We are thrilled to announce that we have received funding for a project that will honour the history of the pre-war Japanese Canadian community on Salt Spring Island.
The Japanese Canadian Legacies Society (JCLS) is supporting the Japanese Garden Society of Salt Spring Island (JGS) with a grant for the project titled “Japanese Canadian Memorial Story Project”. The JCLS is able to support 29 projects in BC which will be completed by March 2027.
The project aims to celebrate the resilience of the pre-war Japanese Canadian community on Salt Spring Island and the Southern Gulf Islands and examine the enduring past to prevent history from repeating itself. An information kiosk with four interpretive panels will be installed in the well-loved Heiwa Garden. Additionally, another panel will be installed on the Lower Ganges Road footpath to bring to life the invisible legacy of Japanese-Canadian families who once lived in the area.
The creation of the Japanese Canadian Memorial Story Project on Salt Spring Island has received local support from CRD SSIPARC and Salt Spring Island Local Community Commission (LCC).
Background on the funding provided by JCLS:
Before, during and after World War II, 22,000 Japanese Canadians living in British Columbia were forcibly uprooted and permanently stripped of their homes, businesses, and belongings and relocated to internment camps outside the coastal BC area and displaced across the country, with some exiled to Japan. The majority of the uprooted Japanese Canadians were born in BC.
Overnight, lives were shattered and entire communities eradicated. Japanese Canadians trusted they would one day return to their homes. Instead, their properties and possessions were sold without their consent.

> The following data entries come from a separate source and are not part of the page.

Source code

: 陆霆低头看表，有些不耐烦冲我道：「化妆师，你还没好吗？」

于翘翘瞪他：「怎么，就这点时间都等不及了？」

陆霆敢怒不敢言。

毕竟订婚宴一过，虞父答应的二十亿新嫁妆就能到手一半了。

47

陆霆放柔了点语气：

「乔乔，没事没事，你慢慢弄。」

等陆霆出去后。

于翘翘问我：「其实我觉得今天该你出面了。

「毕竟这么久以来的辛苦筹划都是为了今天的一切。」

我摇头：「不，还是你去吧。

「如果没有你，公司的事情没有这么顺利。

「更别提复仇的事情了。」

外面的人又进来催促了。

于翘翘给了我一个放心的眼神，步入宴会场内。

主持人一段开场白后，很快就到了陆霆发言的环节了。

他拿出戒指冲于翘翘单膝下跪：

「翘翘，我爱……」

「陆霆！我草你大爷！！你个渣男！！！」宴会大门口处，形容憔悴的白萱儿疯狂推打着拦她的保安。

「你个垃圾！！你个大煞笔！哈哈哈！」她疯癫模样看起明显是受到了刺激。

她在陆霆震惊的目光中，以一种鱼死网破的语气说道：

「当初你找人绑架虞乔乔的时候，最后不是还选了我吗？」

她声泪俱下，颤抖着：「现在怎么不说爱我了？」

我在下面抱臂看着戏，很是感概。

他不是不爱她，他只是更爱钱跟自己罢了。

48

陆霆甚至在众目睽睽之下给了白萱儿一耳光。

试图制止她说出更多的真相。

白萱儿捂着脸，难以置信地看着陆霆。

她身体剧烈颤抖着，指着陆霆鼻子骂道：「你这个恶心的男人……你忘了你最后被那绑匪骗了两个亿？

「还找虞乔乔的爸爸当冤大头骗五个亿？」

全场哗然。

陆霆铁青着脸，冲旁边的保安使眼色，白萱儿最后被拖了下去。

After the war ended in 1945, the majority of Japanese Canadians were prevented from returning to the coast. They were ordered to either move east of the Rockies or to war-torn Japan. When the community was allowed to return to the coast in 1949, it had nothing to return to.
The history of what happened to Japanese Canadian communities in BC is still relatively unknown.
In recognition of this history, the Japanese Canadian Legacies Society has created a BC Heritage Sites program. The purpose of the program is to assist local communities in promoting the legacies of Japanese Canadians in British Columbia through interpretive projects at sites of historical significance. These sites recognize a community who made important contributions to the building of this province, yet endured forced uprooting, incarceration, permanent dispossession, and displacement at the hands of the BC Government, resulting in the largest forced mass relocation in Canadian history.
This fund is intended to help make some of these now mostly invisible sites visible to new generations of British Columbians so that they may learn to appreciate the lasting legacies of Japanese Canadians in BC. Initiatives may include projects that promote memorialization, conservation and/or education of Japanese Canadian history tailored to a region within the province of British Columbia. These projects will have an enduring value.
Commemorating and celebrating our historic places—most of which remain under-recognized and underserved—is at the heart of the Japanese Canadian community’s work to rebuild connections to its heritage in British Columbia, and share this history and its lessons with all British Columbians.
We gratefully acknowledge support from the Japanese Canadian Legacies Society.